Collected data
<<<<

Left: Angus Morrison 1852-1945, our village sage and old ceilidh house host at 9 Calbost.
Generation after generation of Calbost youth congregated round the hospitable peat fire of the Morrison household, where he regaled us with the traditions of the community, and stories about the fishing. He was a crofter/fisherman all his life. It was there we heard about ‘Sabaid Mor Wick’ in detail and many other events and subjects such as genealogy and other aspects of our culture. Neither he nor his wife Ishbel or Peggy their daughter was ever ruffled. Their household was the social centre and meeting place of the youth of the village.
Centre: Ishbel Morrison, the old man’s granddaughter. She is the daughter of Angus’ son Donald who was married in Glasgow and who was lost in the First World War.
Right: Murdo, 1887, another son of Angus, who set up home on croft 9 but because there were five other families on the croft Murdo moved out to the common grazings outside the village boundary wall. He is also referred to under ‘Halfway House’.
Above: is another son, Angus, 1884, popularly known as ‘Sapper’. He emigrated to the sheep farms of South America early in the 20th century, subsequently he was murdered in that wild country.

>>>>
<<<<

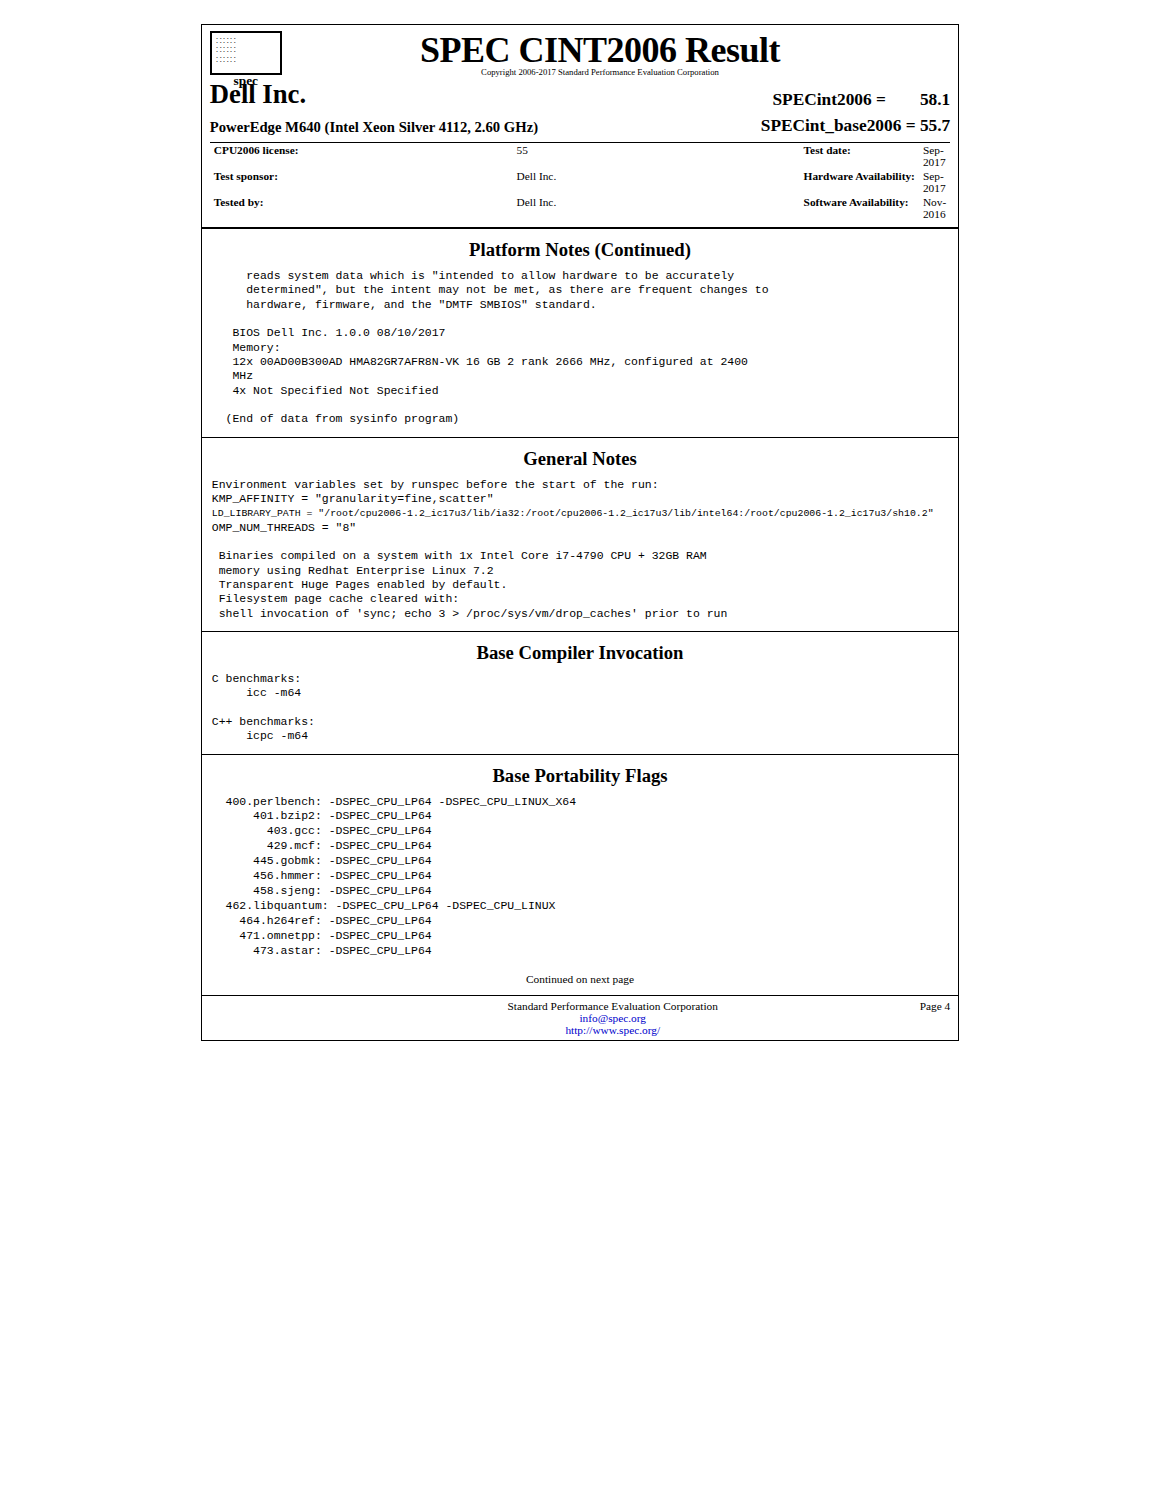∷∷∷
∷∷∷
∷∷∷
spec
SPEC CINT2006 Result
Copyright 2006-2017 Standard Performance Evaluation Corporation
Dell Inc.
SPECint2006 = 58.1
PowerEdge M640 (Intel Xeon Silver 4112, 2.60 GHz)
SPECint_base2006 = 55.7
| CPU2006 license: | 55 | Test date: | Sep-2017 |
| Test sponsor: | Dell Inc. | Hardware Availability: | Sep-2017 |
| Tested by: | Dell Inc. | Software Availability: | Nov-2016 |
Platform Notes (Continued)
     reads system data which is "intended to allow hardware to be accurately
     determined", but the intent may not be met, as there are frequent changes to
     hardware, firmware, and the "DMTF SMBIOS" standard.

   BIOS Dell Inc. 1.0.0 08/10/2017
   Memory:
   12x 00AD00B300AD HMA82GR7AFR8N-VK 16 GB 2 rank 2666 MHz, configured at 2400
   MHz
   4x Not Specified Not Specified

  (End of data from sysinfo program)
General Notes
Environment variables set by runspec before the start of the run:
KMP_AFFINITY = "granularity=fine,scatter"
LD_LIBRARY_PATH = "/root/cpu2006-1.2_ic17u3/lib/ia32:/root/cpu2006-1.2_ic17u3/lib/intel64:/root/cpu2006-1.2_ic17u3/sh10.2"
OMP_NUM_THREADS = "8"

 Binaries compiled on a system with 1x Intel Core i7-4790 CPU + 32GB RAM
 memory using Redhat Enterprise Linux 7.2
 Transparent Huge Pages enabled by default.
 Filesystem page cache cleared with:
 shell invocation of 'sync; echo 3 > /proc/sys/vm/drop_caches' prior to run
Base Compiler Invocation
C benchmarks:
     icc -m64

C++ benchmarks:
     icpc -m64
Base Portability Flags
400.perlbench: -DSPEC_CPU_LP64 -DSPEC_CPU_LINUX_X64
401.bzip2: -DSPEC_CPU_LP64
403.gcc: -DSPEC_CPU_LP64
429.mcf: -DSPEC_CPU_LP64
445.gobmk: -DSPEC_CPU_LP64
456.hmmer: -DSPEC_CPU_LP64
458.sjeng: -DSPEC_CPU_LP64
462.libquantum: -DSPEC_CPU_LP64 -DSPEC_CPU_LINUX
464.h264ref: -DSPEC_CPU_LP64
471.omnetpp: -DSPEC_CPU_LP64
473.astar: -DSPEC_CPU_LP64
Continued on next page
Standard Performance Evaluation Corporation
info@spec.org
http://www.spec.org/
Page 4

>>>>

**REQUIRED WORK**.
Will you return exactly the lines above from the one with "Binaries compiled on" down to the one with "Base Portability Flags", counting both as part of the range?

**ANSWER SECTION**.
 Binaries compiled on a system with 1x Intel Core i7-4790 CPU + 32GB RAM
 memory using Redhat Enterprise Linux 7.2
 Transparent Huge Pages enabled by default.
 Filesystem page cache cleared with:
 shell invocation of 'sync; echo 3 > /proc/sys/vm/drop_caches' prior to run
Base Compiler Invocation
C benchmarks:
     icc -m64

C++ benchmarks:
     icpc -m64
Base Portability Flags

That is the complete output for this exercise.